How the disease affected
The disease spread with surprising speed affecting the body’s natural defence. It caused hemorrhage filling the lungs resulting in the victim’s death in his own body fluids. Healthy individuals affected in the morning used to die in the evening. It always attacked young healthy adults rather than the old and the unwell – a reverse of the normal mortality pattern.
Spanish Influenza in Melbourne
The disease broke out in Melbourne in December 1918 but people were asked not to panic by local authorities. The health authorities adopted strict measures to limit its impact on the population of Melbourne. Being aware of the horrifying effect on people in Europe, the preventive measures of the local authorities saved Melbourne from facing the devastation as in Europe or America.

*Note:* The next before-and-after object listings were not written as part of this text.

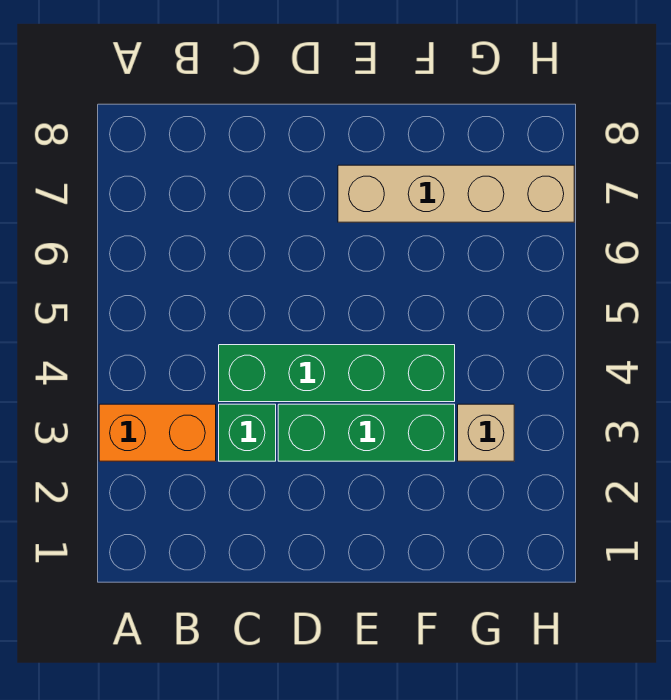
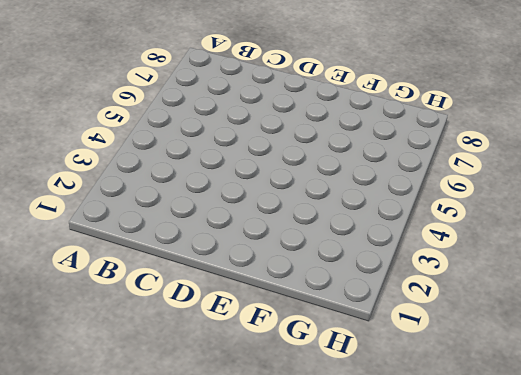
none -> orange 1x2 brick [99,404,216,461]
none -> green 1x1 brick [219,404,276,461]

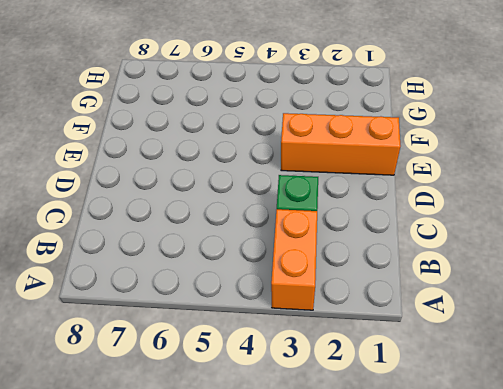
orange 1x3 brick [281,113,401,175] -> green 1x3 brick [278,404,455,461]
none -> green 1x4 brick [219,345,455,402]
none -> tan 1x4 brick [338,165,574,222]

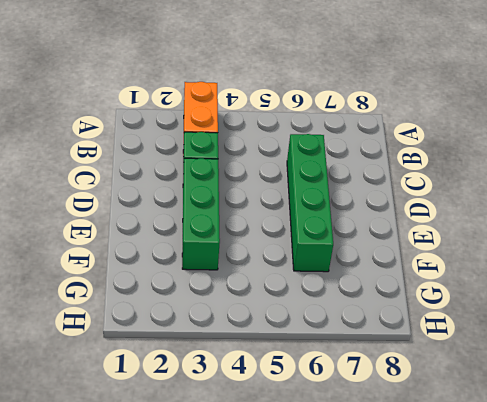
green 1x4 brick [287,134,333,272] -> green 1x4 brick moved to [219,345,455,402]
none -> tan 1x4 brick [338,165,574,222]
none -> tan 1x1 brick [458,404,514,461]

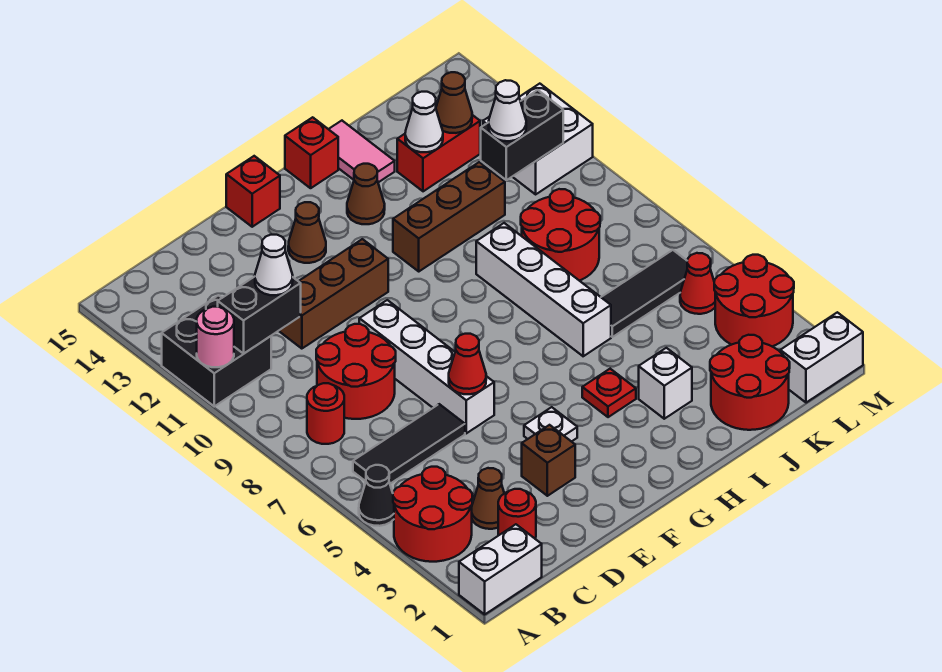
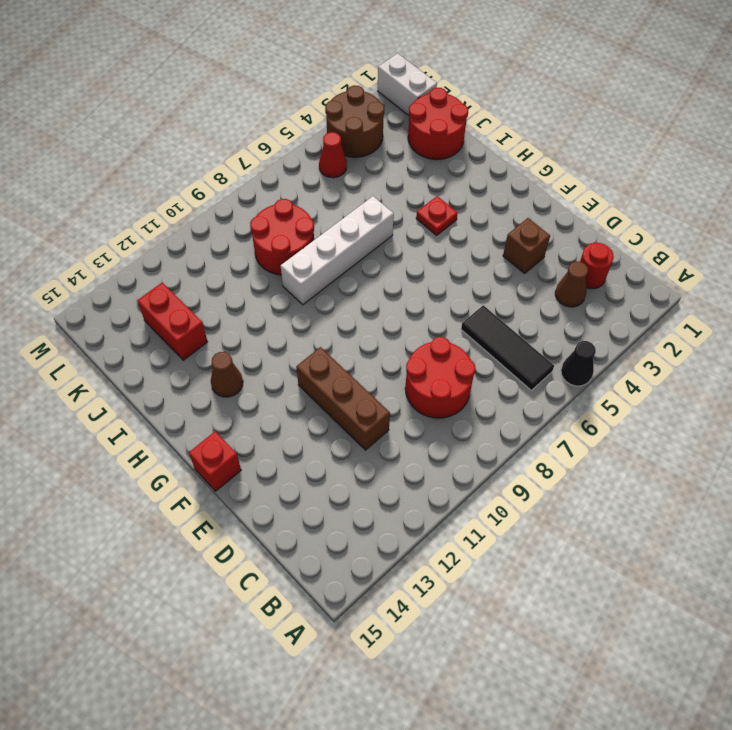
brown 2x2 round brick [325,85,384,157] -> red 2x2 round brick [714,255,794,347]
none -> white 1x2 brick [459,524,542,614]
none -> red 2x2 round brick [393,467,473,562]
none -> black 2x2 brick [162,295,271,406]
none -> red 1x1 round brick [307,383,344,444]

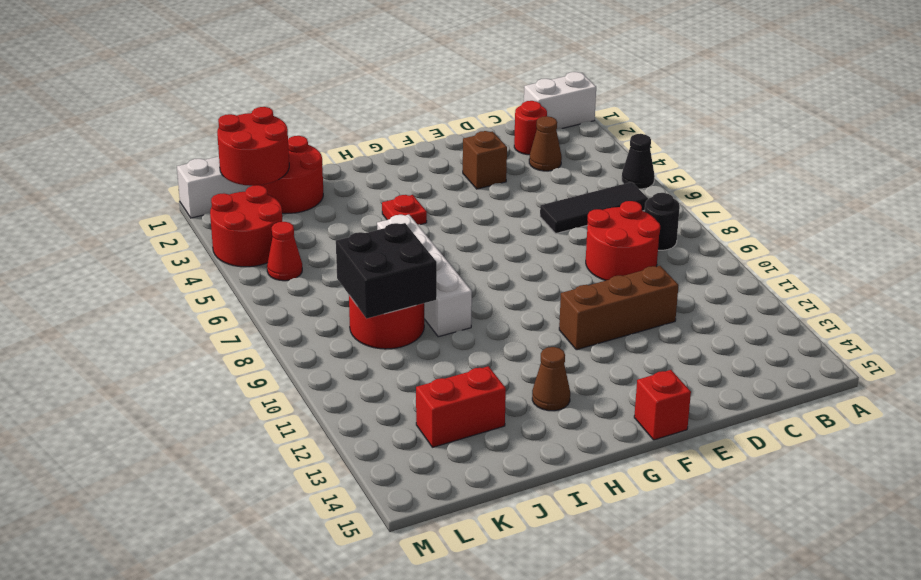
black 1x1 round brick [644,193,680,250] -> red 1x1 round brick [307,383,344,444]
black 2x2 brick [336,223,437,319] -> black 2x2 brick moved to [162,295,271,406]
red 2x2 round brick [217,107,289,186] -> red 2x2 round brick moved to [393,467,473,562]
none -> white 1x4 brick [359,300,494,433]
none -> white 1x1 plate [524,407,577,442]
none -> brown 1x1 cone [288,202,326,263]
none -> brown 1x3 brick [393,162,505,271]

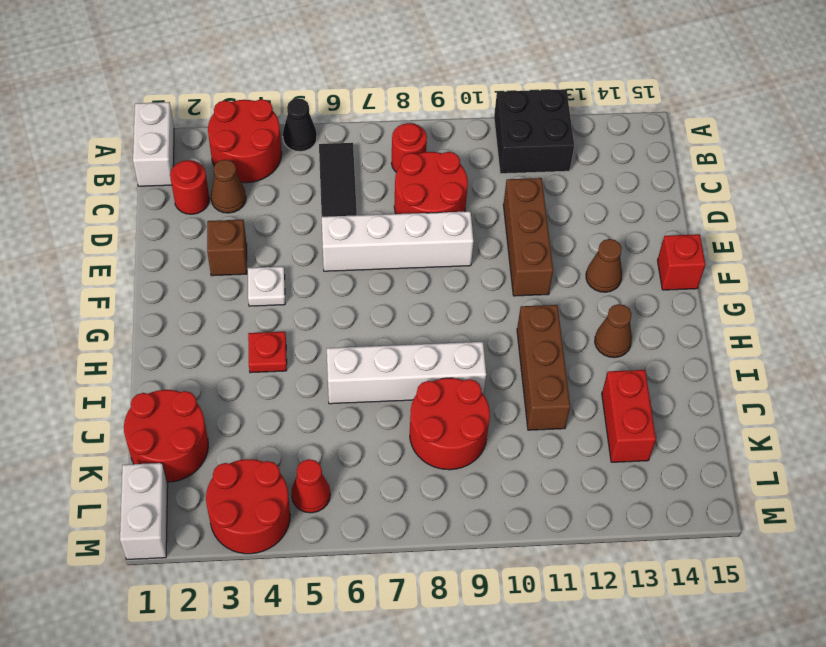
none -> red 1x1 brick [285,117,338,188]
none -> white 1x1 brick [639,348,692,419]
none -> pink 1x2 tile [329,121,395,182]
none -> black 1x3 tile [601,250,687,337]

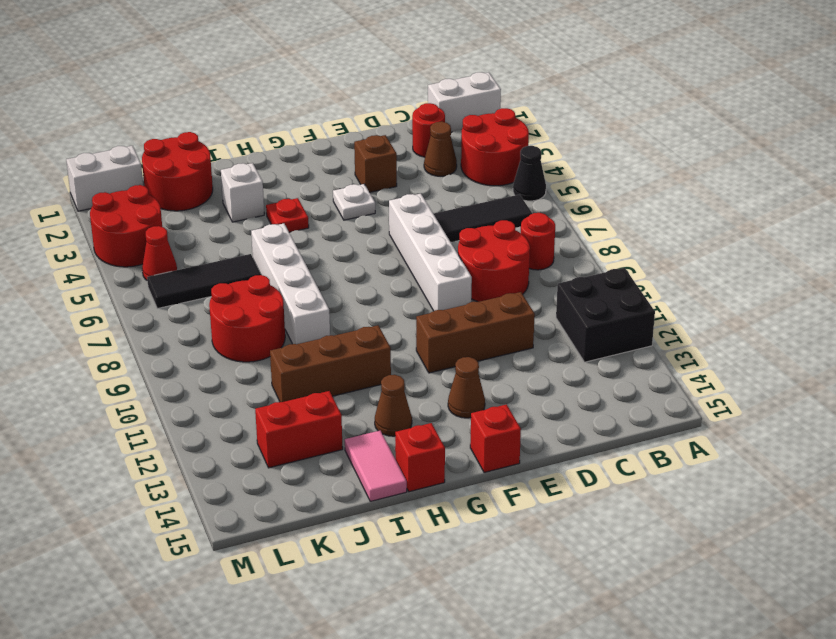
none -> white 2x2 brick [483,84,593,194]
none -> pink 1x1 round brick [197,307,234,367]
none -> black 1x2 brick [218,277,301,354]
none -> red 1x1 cone [449,334,486,394]

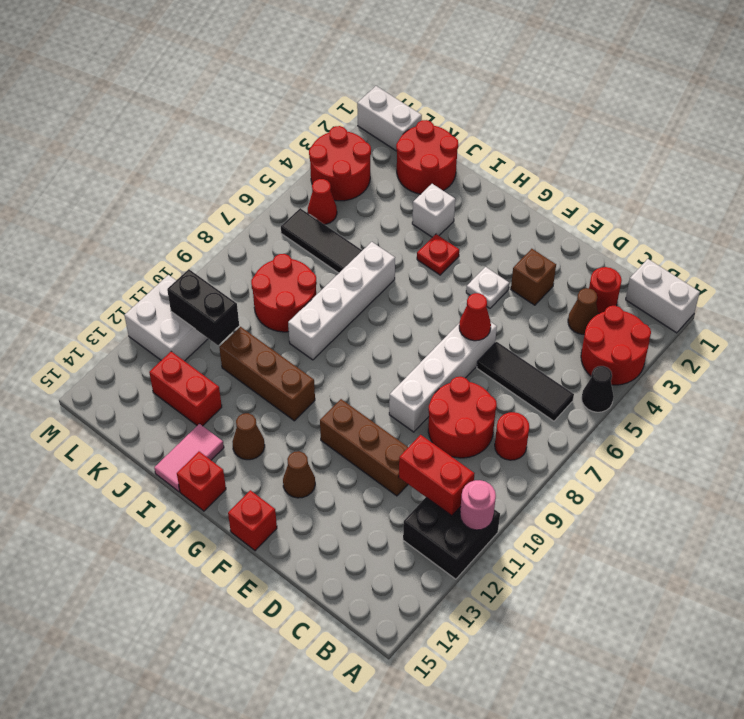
red 1x2 brick [399,435,474,516] -> black 1x2 brick [218,277,301,354]
none -> white 1x1 cone [405,92,443,152]
none -> brown 1x1 cone [436,72,472,133]
none -> white 1x1 cone [255,235,293,295]
none -> white 1x1 cone [489,80,526,141]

Preventive measures adopted in Melbourne
Due to the preventive measures adopted in Melbourne, there was no major outbreak reported. But at the same time the disease has spread to Sydney. Dr William McClelland, the medical officer for Brighton, proposed to open an auxiliary hospital in the Wilson Recreation Hall in December, with separate wards for males and females. The hospital started functioning on February 22, 1919 and Nurse Powell became the matron assisted by a team of VAD nurses.
The epidemic in Victoria
In January 1919, Victoria was declared infected and schools and theatres were closed. People were asked to wear masks in shops, hotels, churches and public transport. Public meetings of twenty or more people and long distance travel by train were prohibited. An infected family was isolated and quarantine rules were applied. The New South Wales government closed their border with Victoria.
Emergency hospital set up in Victoria
Health Officers visited Mrs. O’Brien’s boarding house known as Barwon House and declared it as an emergency hospital with forty beds available at nominal cost. The Council established the hospital with a matron, two trained nurses, three VADs. Dr. Joyce and Dr. Scantlebury were appointed medical attendant.
By the end of 1919, the disease that had killed more than 20 million people worldwide started disappearing. People began to live life without the fear of being killed by the disease. The precautionary measures like wearing of masks, gloves, goggles and full body gown during the 1918-1919 influenza epidemic prevented Australia from one of the worst tragedies of the world.